__Passage given__
Granted the rare opportunity to chronicle Johnson’s architectural contributions, Architect Chris Brandt and Architectural Historian Katie Eggers Comeau of Bero Architecture spent 18 months participating in primary research that can be used to help nominate his buildings for listing in the National Register of Historic Places using the Multiple Property Documentation Form (MDPF).

Photo of Temple Sinai by Chris Brandt.

In the 2019 New York Statewide Preservation Conference panel session, “James Johnson, Rochester’s Mid-Century Maverick: Documenting the Architecture of the Recent Past,” the team will discuss the benefits of the MDPF format for analysis and advocacy purposes, how they evaluated Johnson’s career and lessons they learned, all illustrated with original and recent photographs representing Johnson’s unique body of work.

Their final report, “The Architecture of James H. Johnson,” is a historic resource survey that documents Johnson’s career and buildings in the greater Rochester area, where he worked from 1957 until his death in 2016. The report was sponsored by the Greece Historical Society and funded by grants from the Preservation League of New York State/New York Council on the Arts, The Landmark Society of Western New York and a generous donation by the Johnson family.

Photo of Temple Sinai by Katie Eggers Comeau.

The team co-authored the survey, having interviewed Johnson’s family members and former colleagues, cataloged his vast trove of drawings, visited with building owners and photographed select buildings, Brandt, a friend and mentee of Johnson’s, explained.

“It was a treat to see how many [of Johnson’s buildings] are occupied by people who are madly in love with their houses and are taking meticulous care of them, despite the challenges that can come with living in an experimental work of art,” Eggers Comeau said.

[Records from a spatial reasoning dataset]
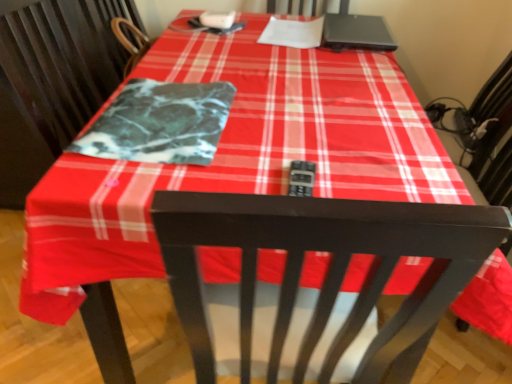
Question: Is marble-like fabric at center taller than black matte laptop at upper right?

Choices:
 (A) no
 (B) yes

Answer: (A)

Question: From the image's perspective, does marble-like fabric at center appear higher than black matte laptop at upper right?

Choices:
 (A) yes
 (B) no

Answer: (B)

Question: From a real-world perspective, is marble-like fabric at center beneath black matte laptop at upper right?

Choices:
 (A) yes
 (B) no

Answer: (A)

Question: From the image's perspective, is marble-like fabric at center located beneath black matte laptop at upper right?

Choices:
 (A) no
 (B) yes

Answer: (B)

Question: From a real-world perspective, does marble-like fabric at center stand above black matte laptop at upper right?

Choices:
 (A) no
 (B) yes

Answer: (A)

Question: Can you confirm if marble-like fabric at center is positioned to the left of black matte laptop at upper right?

Choices:
 (A) yes
 (B) no

Answer: (A)

Question: Is black matte laptop at upper right behind marble-like fabric at center?

Choices:
 (A) no
 (B) yes

Answer: (B)

Question: Does black matte laptop at upper right have a lesser width compared to marble-like fabric at center?

Choices:
 (A) no
 (B) yes

Answer: (A)

Question: Is black matte laptop at upper right oriented towards marble-like fabric at center?

Choices:
 (A) yes
 (B) no

Answer: (B)

Question: Would you say marble-like fabric at center is part of black matte laptop at upper right's contents?

Choices:
 (A) no
 (B) yes

Answer: (A)

Question: From a real-world perspective, is black matte laptop at upper right over marble-like fabric at center?

Choices:
 (A) no
 (B) yes

Answer: (B)

Question: Is black matte laptop at upper right in contact with marble-like fabric at center?

Choices:
 (A) yes
 (B) no

Answer: (B)

Question: Looking at the image, does marble-like fabric at center seem bigger or smaller compared to black matte laptop at upper right?

Choices:
 (A) big
 (B) small

Answer: (B)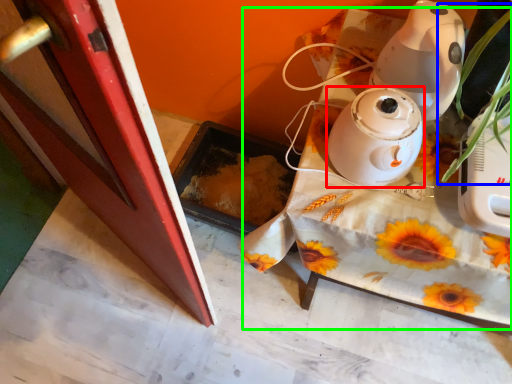
Question: Based on their relative distances, which object is farther from home appliance (highlighted by a red box)? Choose from plant (highlighted by a blue box) and table (highlighted by a green box).

Choices:
 (A) plant
 (B) table

Answer: (B)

__To be done__
A - Answer these questions using the passage on architect James Johnson:
(i) How many months did Brandt and Eggers Comeau spend on primary research?
(ii) Which organization sponsored the final report?
(iii) In what year did Johnson begin working in the greater Rochester area?
B - Carry on the passage on architect James Johnson, starting after its last sentence.
The records are separate material and are not part of the passage on architect James Johnson.

__Per-task outputs__
A -
(i) 18 months
(ii) The Greece Historical Society
(iii) 1957

B -
The team’s final report will help the owners of Johnson’s buildings to identify what makes them significant. This information can be utilized to nominate the buildings for listing in the National Register of Historic Places: national recognition of a property’s historical or architectural significance which denotes that it is worthy of preservation.

Photo of St. John the Evangelist Church by Bill Sauers.

Johnson’s designs are often characterized by earth-form organic construction, making his buildings distinctive candidates for nomination. His architecture is unique in that it relies on concrete, an element not found in nature, to create his signature Organic Modernist style.

In an interview published as part of his studies at University at Buffalo, Brandt asked Johnson about concrete’s significance as a construction material.

“It flows through my veins,” Johnson said. “I don’t know; I just love concrete. If someone said to me, ‘I want a magical material that will bend, curve and do all these various things, and if I could just shoot it with a hardener, and it would all just hard as I moved it along, and I just built with a crane or something… wouldn’t that be the best material in the world?’ And I thought, and I said, ‘Yeah, that’s concrete. I’ve got it.”

An example of Johnson’s masterful use of concrete is St. Januarius Church in Naples, New York. The building was constructed utilizing concrete castings made in forms dug into the soil on site. The church is one of Brandt’s favorite buildings.

Photo of St. Januarius Church by Cynthia Howk.

“While his expertise with large-scale concrete construction brought him around the world on a few occasions, he spent almost all of his long career working in the Rochester area, where his daring, expressive designs remain some of the boldest and most creative contribution to our region’s architectural heritage,” Brandt and Eggers Comeau said.

Eggers Comeau hopes that attendees will come away from this session with an appreciation for Johnson’s architecture and recognize the importance of documenting twentieth-century architects’ careers while the architects, those who collaborated with them and their original materials can be more easily accessed.

Photo of St. Januarius Church by Cynthia Howk.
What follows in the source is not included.